In response to the request of US Securities and Exchange Commission Chairman Mary Shapiro for comments from interested parties, John Piccitto Consulting Limited submitted the following observations on proposed changes to the US Short Selling rules and regulations.
May 7th, 2009
The Honourable Mary Shapiro, Chairman
U.S. Securities and Exchange Commission
100 F Street NE
Washington, D.C. 20549
United States of America
Dear Chairman Shapiro,
Thank you for the opportunity to comment on the proposed changes to the SEC rules on short selling. I am a US citizen who has been active in the financial services industry for nearly forty years. Currently I am a management consultant based in London, advising international institutions in the field of securities lending.
I wish to comment on two changes to the present SEC rules affecting short selling.
1) I support reinstating the original short sale Uptick Rule, the original SEC Rule 10a-1(a)(1). This would probably also involve removal of Rule 201 Regulation SHO that replaced the original Uptick Rule in 2007/2008.
2) I support instituting a limit-down rule. This would entail a total ban on all short selling of any stock during the trading session that falls a certain percentage (e.g. 10%, 12½%, 15%, etc.) of the previous day’s closing price on an exchange. This would follow the practice of the commodity trading limits that halt trading if a commodity falls by the particular percentage limit imposed on a specific commodity on an exchange under the rules and regulations of that exchange. However, this ban would not mean a total halt on all trading in that particular stock. Only the short selling of the stock would be halted. Stocks can continue to trade and likewise fall further during the trading session, but their fall would no longer be accompanied by short sales after the designated percentage was reached.
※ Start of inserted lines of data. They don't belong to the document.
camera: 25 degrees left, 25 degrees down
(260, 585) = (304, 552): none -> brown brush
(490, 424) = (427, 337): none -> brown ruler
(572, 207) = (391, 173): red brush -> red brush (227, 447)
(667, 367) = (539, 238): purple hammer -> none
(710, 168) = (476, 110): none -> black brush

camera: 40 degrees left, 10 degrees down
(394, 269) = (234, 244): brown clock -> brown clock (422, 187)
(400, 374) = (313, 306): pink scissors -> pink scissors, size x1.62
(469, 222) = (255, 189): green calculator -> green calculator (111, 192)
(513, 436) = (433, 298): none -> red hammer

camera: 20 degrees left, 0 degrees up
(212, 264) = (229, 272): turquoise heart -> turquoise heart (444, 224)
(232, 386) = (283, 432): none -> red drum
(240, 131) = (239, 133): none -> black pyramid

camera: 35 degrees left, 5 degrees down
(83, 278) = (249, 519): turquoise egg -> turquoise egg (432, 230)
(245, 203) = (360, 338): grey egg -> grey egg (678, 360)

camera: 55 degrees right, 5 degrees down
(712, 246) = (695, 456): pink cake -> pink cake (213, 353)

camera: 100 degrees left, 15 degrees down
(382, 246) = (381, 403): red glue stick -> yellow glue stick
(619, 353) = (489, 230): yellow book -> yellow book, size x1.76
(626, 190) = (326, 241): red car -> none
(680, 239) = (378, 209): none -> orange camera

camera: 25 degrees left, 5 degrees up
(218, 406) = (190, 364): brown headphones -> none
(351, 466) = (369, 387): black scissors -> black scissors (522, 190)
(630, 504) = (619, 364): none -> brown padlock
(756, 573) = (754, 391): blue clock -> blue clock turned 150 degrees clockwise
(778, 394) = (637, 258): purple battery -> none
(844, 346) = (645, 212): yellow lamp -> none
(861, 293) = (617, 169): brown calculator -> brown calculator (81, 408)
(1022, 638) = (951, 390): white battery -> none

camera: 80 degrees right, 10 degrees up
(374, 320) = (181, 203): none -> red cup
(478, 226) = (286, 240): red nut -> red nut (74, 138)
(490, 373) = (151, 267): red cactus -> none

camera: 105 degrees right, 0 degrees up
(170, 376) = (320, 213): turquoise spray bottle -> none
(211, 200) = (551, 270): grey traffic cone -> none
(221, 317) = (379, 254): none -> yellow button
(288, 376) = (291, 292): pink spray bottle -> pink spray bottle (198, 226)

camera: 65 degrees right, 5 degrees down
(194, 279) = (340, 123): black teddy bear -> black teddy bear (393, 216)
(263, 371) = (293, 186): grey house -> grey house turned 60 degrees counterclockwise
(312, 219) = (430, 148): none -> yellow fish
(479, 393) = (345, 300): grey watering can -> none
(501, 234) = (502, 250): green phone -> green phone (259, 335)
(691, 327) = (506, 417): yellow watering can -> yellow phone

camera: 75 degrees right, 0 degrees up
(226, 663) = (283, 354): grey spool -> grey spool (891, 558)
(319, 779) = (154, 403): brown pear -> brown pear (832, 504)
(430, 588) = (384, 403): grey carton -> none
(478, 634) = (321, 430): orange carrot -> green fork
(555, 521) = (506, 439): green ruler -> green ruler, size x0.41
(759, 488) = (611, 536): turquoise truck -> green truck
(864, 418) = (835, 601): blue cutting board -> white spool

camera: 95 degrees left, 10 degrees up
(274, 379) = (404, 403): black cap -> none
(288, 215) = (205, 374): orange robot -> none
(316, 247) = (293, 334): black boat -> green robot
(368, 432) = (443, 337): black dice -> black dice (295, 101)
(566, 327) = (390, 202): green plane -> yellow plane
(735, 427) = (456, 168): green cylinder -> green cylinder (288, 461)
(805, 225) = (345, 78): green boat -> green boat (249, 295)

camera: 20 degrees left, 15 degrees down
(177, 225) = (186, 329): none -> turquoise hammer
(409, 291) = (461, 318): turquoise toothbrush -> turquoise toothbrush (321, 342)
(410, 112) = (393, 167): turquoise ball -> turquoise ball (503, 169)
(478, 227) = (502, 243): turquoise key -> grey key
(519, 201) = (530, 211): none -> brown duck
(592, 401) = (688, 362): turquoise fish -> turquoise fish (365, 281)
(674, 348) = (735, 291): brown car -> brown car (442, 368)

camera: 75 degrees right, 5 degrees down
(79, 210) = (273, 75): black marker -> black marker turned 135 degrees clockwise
Other means, (options, contract for differences, for example) could still be used to achieve the same effect as short selling, but the “flow” of short selling would be interrupted.
After a designated period of time and only after an order-book rebalance has been confirmed, the limit halt could be removed by the exchange and short sales resumed, although still subject to the percentage stop level.
Rationale: Two separate processes operate when short selling becomes an issue. First, there is the mechanical function of a short sale. It has become clear in the last several months that short selling does not “cause” a stock to fall. A stock falls because traders and fund managers perceive that a company is worth less than the current value of its stock would suggest. So they sell the stock. (If they do not hold the shares, they borrow the stock to complete their delivery.) Short selling may (or may not) accompany this process, but it does not CAUSE the stock to fall. The recent failure of world-wide short selling bans (in Germany, the United Kingdom, Australia, Italy, etc.) to prevent precipitous drops in the value of stocks that were shorted previous to the ban surely has put paid to that mistaken view.
However, when a stock drops in value on the market, and short sellers enter into the market shorting the stock, the short sales accompany the decline of the value of the stock. This decline may appear to investors, observers, and journalists to be exacerbated by the rumours, news reports, and indeed short selling data, which also accompany that decline. Because the decline of the value of a stock can be very steep and very fast indeed, the ensuing “feeding frenzy” can seem alarming, and therefore destabilising, and thus should be addressed by regulators. Slowing the cascade of short selling would create both the fact and the appearance of regulatory control without serious impediment to the prerogative of investors to sell short if and when they find that particular strategy appropriate.
Of course, no one complains when a similar “feeding frenzy” accompanies an increase in the value of a stock. Only short sellers lose when the price of a stock goes up, and their theoretical losses last only until a subsequent appropriate decline takes place in the stock’s price. It is the precipitous price decline that frightens investors and destabilises the market, not a price increase. That is why dealing with price decline and concomitant short selling has become a pressing regulatory issue.
Maintaining a stable, smoothly functioning market through the means I have suggested will go some way to restoring investor confidence by eliminating wide swings and precipitous declines in the market. And the regulatory changes that are made by the SEC will accompany their goals without grave peril to the function of price discovery of which short selling forms an important part.